Three #1 Singles. One Album. One Year. Let That Sink In.
I want you to stop and actually think about what this means. In 1990, I released The One. From that single album, three separate singles — "Treat 'Em Right," "Just The Two of Us," and "The Chubbster" — all climbed to #1 on Billboard's Top Rap Singles chart. Not top five. Not top ten. Number one. Three times. One album. One year.
Go look at that list of artists who've pulled off that kind of chart dominance from a single hip hop project. It is a very short list. We're talking about a level of consistency that most artists spend entire careers chasing without ever reaching. Three distinct records, three distinct sounds, three distinct moments — and every single one of them went all the way to the top.
#1Treat 'Em Right - Billboard Top Rap Singles
#1Just The Two of Us - Billboard Top Rap Singles
#1The Chubbster - Billboard Top Rap Singles
Now here's what I want you to understand about how that happened — because it wasn't luck, and it wasn't a formula. The One was an album where Howie Tee and I were completely locked in. Every record we cut, we cut because we believed in it fully. "Treat 'Em Right" had the message. "Just The Two of Us" had the feeling. "The Chubbster" had the swagger. Three different reasons to listen — which is exactly why three different audiences grabbed each one and took it to the top.

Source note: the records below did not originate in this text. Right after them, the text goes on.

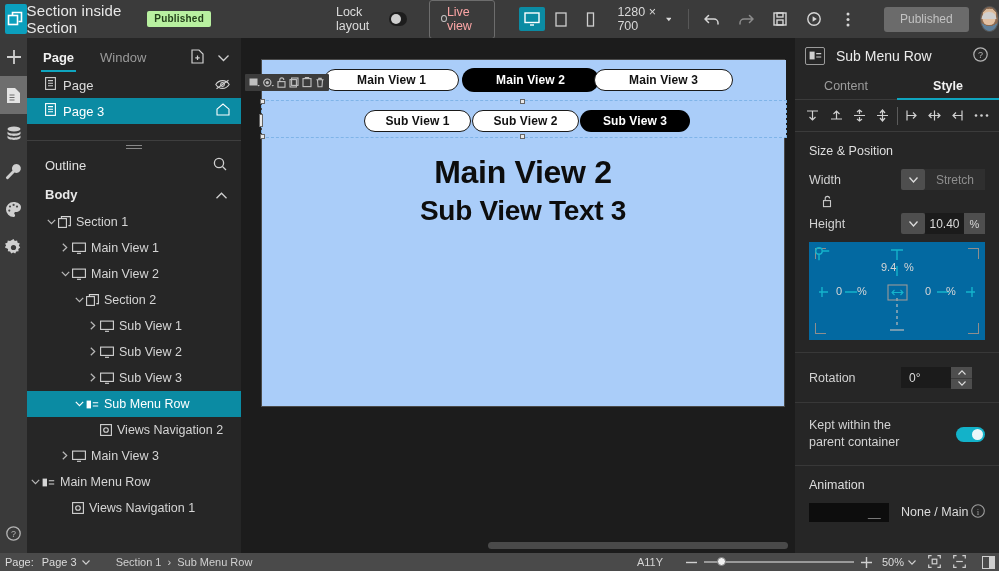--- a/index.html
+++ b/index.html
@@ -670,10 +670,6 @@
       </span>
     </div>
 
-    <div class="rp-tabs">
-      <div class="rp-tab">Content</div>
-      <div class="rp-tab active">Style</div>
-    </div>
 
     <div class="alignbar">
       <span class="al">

"Three number ones from one album isn't a lucky streak. It means every song you put out was built to last. That's not an accident — that's craft."
The album itself reached #13 on Billboard's Top Hip-Hop/R&B chart — putting it in genuinely elite company for that era. And in 2008, VH1 ranked "Treat 'Em Right" #82 on the 100 Greatest Songs of Hip Hop — cementing its place not just as a chart record but as a cultural landmark.
I don't bring up these numbers to brag. I bring them up because they tell a story about what was possible when hip hop was at its creative peak — and because the Chubbster was right there in the middle of it, putting up numbers that still hold up thirty-five years later. The charts don't lie, and neither do I.